GAO, however found that DOA had meaningfully investigated the conflict and reasonably concluded that the access to MCS’s pricing had not resulted in a competitive advantage. In its role on the HUD contract, ISN handled thousands upon thousands of claims. MCS’s claims were only a fraction of those ISN reviewed. To discern MCS’s prices, ISN would have to hand review thousands and identify which of them belonged to MCS’s vendors. Data-mining these claim to identify MCS-related information would have been too massive of an undertaking to be useful. Indeed, GAO noted, the effort would have been unnecessary given that MCS’s pricing information was already publicly available from other agencies’ price catalogs. What’s more, access to MCS’s invoice information was limited to ISN personnel who had no involvement in the proposal effort.

Next, MCS contended that DOA failed to evaluate ISN’s proposal in accordance with the evaluation criteria. MCS asserted that ISN violated solicitation instructions by not specifying the percentage of work proposed for its subcontractor in the price/cost proposal. GAO found, however, that this was a minor omission that did not materially affect the evaluation. The price evaluation criteria did not even require the agency to evaluate this information.

MCS also argued that as part of the past performance evaluation, DOA failed to assess whether offerors fulfilled small business contracting goals during performance of prior contracts. GAO noted that while the record showed that the agency did not evaluate the offerors record on small business subcontracting goals, MCS had not been prejudiced by this failure. Although the solicitation mentioned small business subcontracting goals, it did not require offerors to include this information in their proposals. ISN had not submitted information on its small business goals, but this did not violate the solicitation.

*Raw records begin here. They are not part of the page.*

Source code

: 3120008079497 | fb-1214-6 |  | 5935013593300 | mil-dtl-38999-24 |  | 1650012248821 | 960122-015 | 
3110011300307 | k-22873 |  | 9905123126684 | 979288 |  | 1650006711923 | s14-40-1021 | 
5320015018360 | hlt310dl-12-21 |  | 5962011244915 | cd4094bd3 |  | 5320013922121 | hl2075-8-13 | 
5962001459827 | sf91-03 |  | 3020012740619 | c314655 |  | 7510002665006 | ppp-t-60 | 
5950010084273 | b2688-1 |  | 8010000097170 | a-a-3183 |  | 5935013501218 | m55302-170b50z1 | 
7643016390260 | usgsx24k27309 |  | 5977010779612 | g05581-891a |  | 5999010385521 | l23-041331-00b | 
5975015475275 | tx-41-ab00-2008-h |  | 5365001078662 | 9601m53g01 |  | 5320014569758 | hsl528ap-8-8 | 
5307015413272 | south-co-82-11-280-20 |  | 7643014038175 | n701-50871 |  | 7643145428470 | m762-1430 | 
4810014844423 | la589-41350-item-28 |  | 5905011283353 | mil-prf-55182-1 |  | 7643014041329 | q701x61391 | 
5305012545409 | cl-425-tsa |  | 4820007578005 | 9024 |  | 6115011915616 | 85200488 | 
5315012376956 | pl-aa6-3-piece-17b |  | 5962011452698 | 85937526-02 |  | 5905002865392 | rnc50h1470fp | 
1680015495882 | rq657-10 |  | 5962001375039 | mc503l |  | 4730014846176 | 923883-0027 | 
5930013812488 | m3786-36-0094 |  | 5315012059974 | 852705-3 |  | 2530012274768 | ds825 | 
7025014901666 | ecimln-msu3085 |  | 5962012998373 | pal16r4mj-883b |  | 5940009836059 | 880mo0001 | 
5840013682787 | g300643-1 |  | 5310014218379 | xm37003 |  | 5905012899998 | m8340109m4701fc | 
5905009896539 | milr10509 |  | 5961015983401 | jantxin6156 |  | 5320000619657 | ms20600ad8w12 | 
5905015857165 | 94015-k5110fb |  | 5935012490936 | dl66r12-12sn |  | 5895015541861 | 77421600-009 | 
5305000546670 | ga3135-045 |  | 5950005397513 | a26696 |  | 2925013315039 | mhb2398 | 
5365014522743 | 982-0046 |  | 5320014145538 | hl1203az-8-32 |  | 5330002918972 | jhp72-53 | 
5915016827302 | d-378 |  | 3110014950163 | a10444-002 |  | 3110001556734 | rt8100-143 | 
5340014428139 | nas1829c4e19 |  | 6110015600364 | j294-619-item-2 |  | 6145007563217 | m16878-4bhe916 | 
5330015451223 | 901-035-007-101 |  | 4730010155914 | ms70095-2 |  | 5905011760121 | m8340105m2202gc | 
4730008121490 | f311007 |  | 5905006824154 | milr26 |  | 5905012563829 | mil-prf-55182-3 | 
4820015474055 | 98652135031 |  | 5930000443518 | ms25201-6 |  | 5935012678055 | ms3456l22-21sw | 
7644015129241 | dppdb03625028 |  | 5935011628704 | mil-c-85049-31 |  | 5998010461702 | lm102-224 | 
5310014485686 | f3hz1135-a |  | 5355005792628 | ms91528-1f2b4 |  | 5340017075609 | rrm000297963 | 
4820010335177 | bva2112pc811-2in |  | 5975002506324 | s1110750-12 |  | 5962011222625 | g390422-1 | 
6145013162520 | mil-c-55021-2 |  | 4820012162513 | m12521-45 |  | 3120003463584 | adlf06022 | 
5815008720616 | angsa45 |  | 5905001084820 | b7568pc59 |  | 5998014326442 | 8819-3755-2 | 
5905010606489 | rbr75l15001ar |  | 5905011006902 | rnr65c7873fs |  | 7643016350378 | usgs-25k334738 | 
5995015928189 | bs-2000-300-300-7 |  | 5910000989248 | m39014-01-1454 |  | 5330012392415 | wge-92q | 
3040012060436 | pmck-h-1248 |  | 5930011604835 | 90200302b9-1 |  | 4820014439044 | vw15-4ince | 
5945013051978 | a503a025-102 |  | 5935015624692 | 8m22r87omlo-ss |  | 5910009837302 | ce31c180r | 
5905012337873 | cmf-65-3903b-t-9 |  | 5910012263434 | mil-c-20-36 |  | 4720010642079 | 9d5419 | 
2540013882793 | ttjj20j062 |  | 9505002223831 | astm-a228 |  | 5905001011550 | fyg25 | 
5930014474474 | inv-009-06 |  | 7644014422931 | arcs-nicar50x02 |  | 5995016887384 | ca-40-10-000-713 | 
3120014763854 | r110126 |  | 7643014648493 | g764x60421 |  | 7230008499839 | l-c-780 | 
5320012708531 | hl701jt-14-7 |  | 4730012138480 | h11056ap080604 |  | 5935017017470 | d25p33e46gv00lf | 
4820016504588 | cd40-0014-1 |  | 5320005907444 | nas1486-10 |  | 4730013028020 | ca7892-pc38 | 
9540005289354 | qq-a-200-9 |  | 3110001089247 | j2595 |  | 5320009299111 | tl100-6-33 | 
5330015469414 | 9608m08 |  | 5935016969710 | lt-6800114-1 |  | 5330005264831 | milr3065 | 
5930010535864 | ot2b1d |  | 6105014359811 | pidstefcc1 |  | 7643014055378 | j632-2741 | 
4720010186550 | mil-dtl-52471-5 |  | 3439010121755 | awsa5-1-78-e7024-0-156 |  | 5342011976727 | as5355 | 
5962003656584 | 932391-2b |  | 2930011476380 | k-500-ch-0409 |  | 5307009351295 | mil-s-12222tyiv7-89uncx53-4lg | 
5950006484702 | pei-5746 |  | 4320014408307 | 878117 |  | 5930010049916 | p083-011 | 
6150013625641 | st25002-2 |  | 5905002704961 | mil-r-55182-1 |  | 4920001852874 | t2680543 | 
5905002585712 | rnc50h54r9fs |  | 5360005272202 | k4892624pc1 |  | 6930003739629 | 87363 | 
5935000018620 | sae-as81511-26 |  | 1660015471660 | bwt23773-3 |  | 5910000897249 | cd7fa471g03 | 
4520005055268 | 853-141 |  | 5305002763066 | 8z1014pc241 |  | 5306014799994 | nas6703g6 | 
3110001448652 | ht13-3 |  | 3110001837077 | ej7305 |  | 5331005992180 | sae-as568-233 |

MCS complained that DOA found two of the contracts that ISN submitted as past performance references relevant. ISN alleged the contracts were either (1) a small fraction of the effort contemplated by the solicitation, (2) involved work that was different from the work required by the solicitation.

But GAO noted that the solicitation provided for an evaluation of offerors’ overall record of past performance. Contrary to MCS’s contentions, the solicitation did not provide specific size details or what metrics would be used to assess whether a past contract was similar. The solicitations did not require offerors to have experience with the exact type of property perseveration and inspection services detailed in the performance work statement. Rather, it merely required similar services. While ISN’s contract were dissimilar in some respects, its overall past performance and experience supported DOA’s ratings.

Lastly, MCS challenged DOA’s price realism analysis, arguing that the agency engaged in a perfunctory, mechanical comparison of prices against an arbitrary estimate. GAO, however, found that the agency compared ISN’s prices to two benchmarks. While the company’s price was lower than one benchmark, it was largely in line with the other. While MCS argued that the benchmarks did not reflect prices, GAO found the argument unsupported.

MCS is represented by Gregory S. Jacobs and Erin L. Felix of Polsinelli PC. The intervenor, ISN, is represented by Matthew T. Schoonover and John M. Mattox II of Schoonover & Moriarty LLC. The agency is represented by Elin M. Dugan of the Department of Agriculture. GAO attorneys Alexander O. Levine and Jennifer D. Westfall-McGrail participated in the preparation of the decision.